É a cor do fogo e do sangue.
É uma cor vistosa e coquete.
Como eu.
Como as rosas que mandei
plantar no meu jardim.
Como a minha jaqueta de montar.

Não acham singular
este equívoco de eu estar
retratada de amarelo?

Graça Pires
De Fui quase todas as mulheres de Modigliani, 2017, p. 29

23.9.19

As primeiras chuvas de setembro


Katia Chausheva

Antes da queda, o pássaro ferido deteve-se
na árvore mais frondosa para cingir a haste
quebrada em suas pupilas ausentes do brilho.
Tinha voado para além das nuvens
quando os braços do vento tornaram interdita
a distância azul que perseguia.
Ao cair da noite demandou o abismo
para ajustar o voo à viagem já vencida.
E com asas de orvalho urdiu
as primeiras chuvas de setembro.

Graça Pires
In: Soltícios e Equinócios: antologia. Coordenação de Emanuel Lomelino. Lisboa: Edições Vieira da Silva, 2016, p. 63

16.9.19

Em seara alheia


Questão

Será o verbo amar uma conjugação calibrada, ou um
mero exercício de hipnose?

Questionava o sonhador, ao apócrifo desenhador de
calçadas propagandistas e ébrias de incertezas.
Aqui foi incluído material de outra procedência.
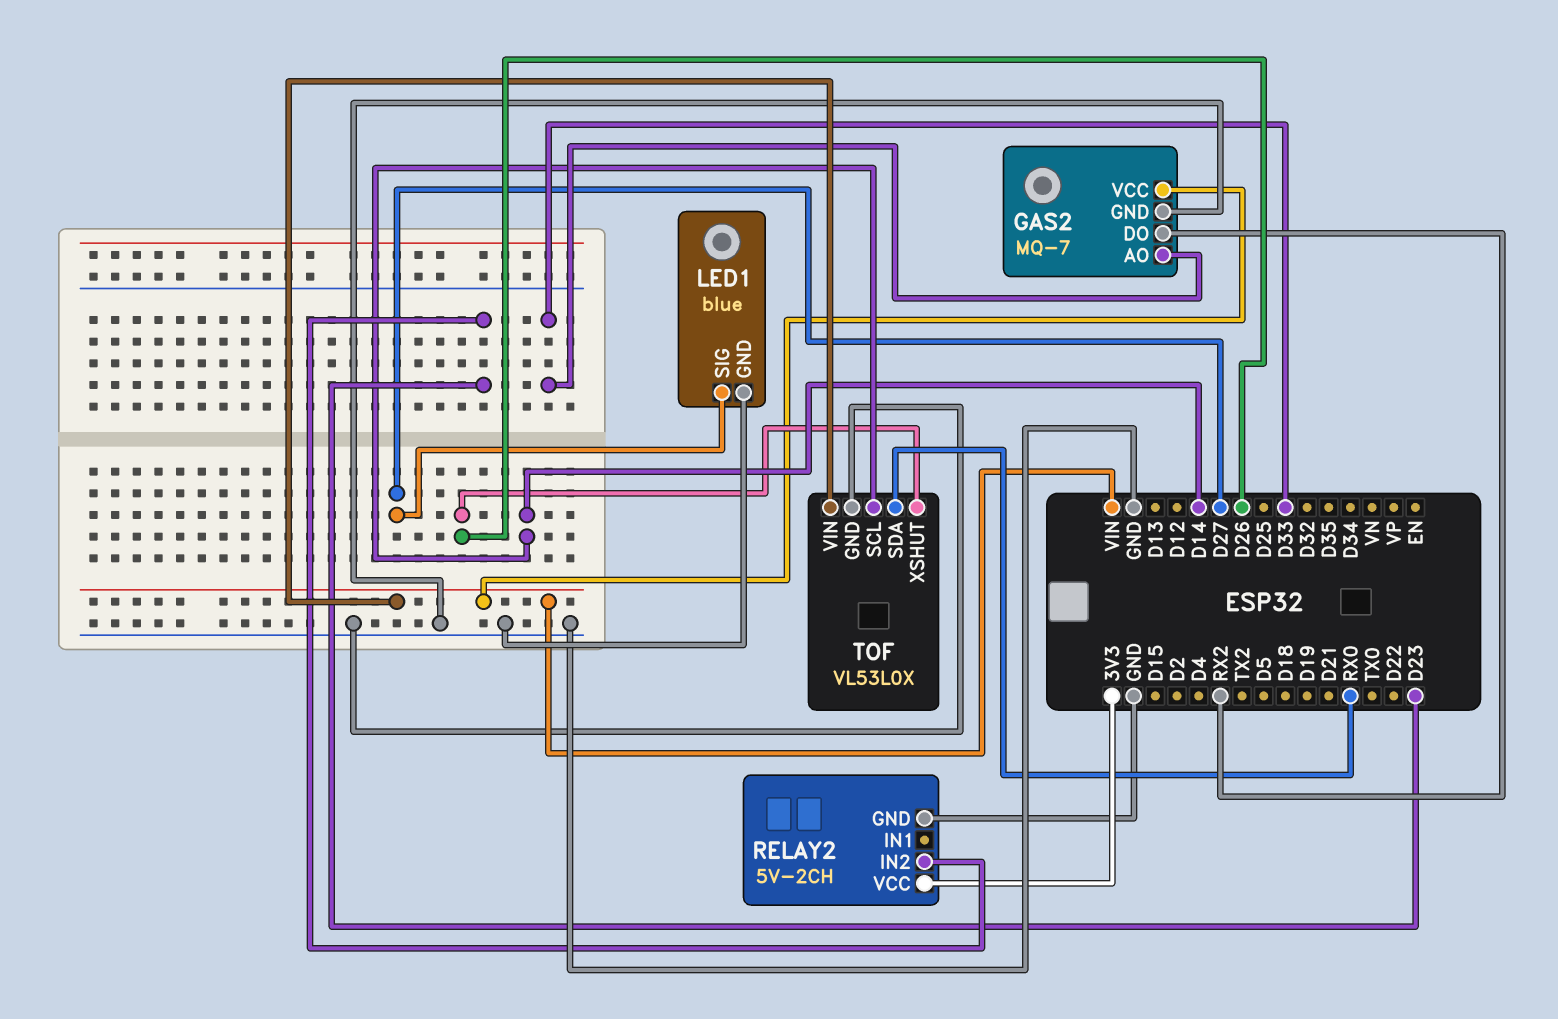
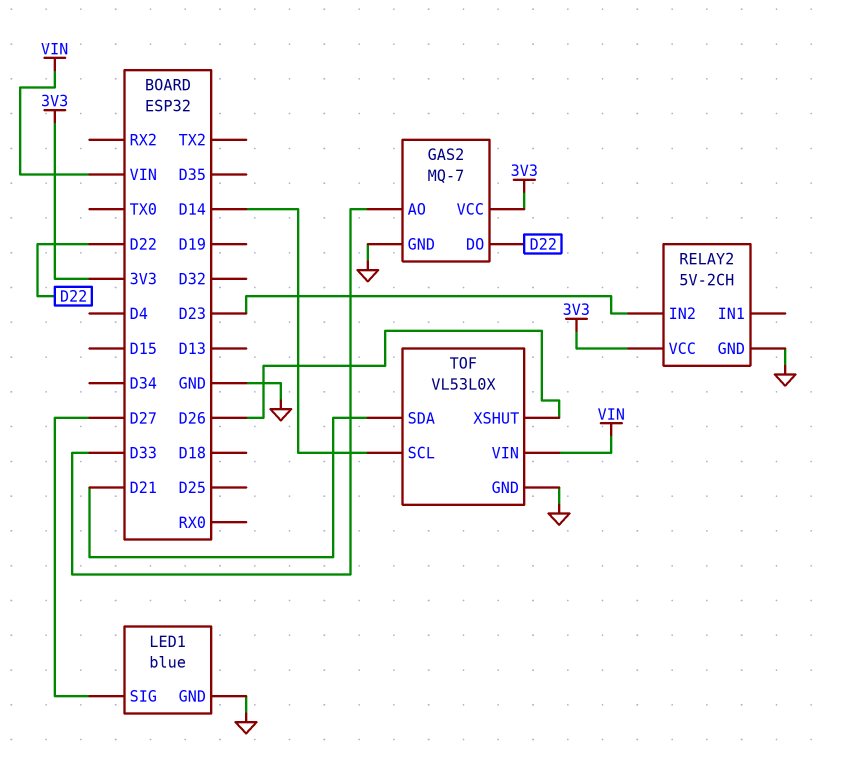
GAS2 pin DO: RX2 -> D22
GAS2 pin VCC: VIN -> 3V3
TOF pin SDA: RX0 -> D21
A resposta esgrimiu vários cenários. Tantos, que o
verbo amar escondeu-se numa falésia,
e apenas exercitou a contagem das ondas num
esboço de marés infalíveis.

José Luís Outono
In: Mares encrespados. Poética, 2019, p. 14

9.9.19

Gargalhada


Georges Dussaud



Plenos de astúcia promulgamos, 
com a sonoridade do vento norte, 
a normalidade de rir ruidosamente 
e com o excesso de quem é capaz 
de troçar da própria cara.

Graça Pires
De Caderno de significados, 2013, p. 15

2.9.19

Sempre soubemos

Igor Levashov


Quase acreditámos na luz rodopiando as sombras
para tornar transparente a maciez do húmus
preso à torrente das chuvas.
Pressentíamos que qualquer coisa de comovente
se alojava no brilho da folhagem atravessada
pelo perfil das aves migratórias.
Sempre soubemos que há rosas
que se desfolham antes de alguém as ver
derramando um leve aroma sobre o delírio da cor
para deslumbramento das borboletas.
Nunca se repete, sempre o soubemos,
a curva do tempo na concha ansiosa do olhar.